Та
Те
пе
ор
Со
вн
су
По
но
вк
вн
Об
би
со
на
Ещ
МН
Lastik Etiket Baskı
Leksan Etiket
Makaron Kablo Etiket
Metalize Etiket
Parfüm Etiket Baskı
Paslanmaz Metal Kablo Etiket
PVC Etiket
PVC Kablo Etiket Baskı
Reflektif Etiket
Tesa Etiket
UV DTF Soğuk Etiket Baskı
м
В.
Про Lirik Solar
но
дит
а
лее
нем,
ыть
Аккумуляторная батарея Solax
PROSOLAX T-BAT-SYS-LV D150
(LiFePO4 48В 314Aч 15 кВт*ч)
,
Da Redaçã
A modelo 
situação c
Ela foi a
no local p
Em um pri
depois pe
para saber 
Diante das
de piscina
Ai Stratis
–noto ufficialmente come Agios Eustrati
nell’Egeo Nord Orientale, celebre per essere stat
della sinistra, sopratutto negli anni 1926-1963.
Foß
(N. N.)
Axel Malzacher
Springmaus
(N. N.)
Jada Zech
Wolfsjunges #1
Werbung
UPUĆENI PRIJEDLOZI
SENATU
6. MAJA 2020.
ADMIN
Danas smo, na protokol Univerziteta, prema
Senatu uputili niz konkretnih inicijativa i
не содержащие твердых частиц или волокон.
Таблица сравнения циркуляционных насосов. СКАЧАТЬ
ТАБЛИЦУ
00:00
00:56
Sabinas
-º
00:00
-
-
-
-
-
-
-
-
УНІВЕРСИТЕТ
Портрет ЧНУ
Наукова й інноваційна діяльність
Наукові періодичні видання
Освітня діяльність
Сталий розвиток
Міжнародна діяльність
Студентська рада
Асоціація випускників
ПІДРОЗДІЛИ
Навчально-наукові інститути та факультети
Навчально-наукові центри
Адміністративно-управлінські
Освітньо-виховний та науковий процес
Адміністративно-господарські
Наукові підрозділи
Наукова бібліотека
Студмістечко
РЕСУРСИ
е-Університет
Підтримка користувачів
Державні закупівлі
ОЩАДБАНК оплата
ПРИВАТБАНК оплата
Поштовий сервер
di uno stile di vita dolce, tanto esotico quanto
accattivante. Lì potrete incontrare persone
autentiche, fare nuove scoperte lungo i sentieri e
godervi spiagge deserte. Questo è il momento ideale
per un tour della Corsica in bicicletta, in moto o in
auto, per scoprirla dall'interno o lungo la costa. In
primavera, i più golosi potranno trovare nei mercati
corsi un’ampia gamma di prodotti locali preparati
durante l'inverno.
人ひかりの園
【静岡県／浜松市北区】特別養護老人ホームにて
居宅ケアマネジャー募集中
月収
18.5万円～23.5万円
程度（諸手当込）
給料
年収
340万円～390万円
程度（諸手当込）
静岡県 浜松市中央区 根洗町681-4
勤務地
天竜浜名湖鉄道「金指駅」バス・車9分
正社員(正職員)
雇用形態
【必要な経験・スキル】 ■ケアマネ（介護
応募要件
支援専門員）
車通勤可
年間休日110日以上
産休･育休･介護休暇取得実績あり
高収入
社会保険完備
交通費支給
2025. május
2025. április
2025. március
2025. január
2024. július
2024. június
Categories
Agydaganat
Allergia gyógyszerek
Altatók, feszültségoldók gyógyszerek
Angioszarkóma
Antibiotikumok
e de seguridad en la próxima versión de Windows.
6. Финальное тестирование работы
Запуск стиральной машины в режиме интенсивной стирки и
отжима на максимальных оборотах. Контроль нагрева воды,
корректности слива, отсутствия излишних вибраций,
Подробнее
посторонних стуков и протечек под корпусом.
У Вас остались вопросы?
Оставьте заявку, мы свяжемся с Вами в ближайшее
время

— The task —
Write out, without alteration, the line that contains "6. Финальное тестирование работы" and all subsequent lines down to the end of the data above.

— Solution —
6. Финальное тестирование работы
Запуск стиральной машины в режиме интенсивной стирки и
отжима на максимальных оборотах. Контроль нагрева воды,
корректности слива, отсутствия излишних вибраций,
Подробнее
посторонних стуков и протечек под корпусом.
У Вас остались вопросы?
Оставьте заявку, мы свяжемся с Вами в ближайшее
время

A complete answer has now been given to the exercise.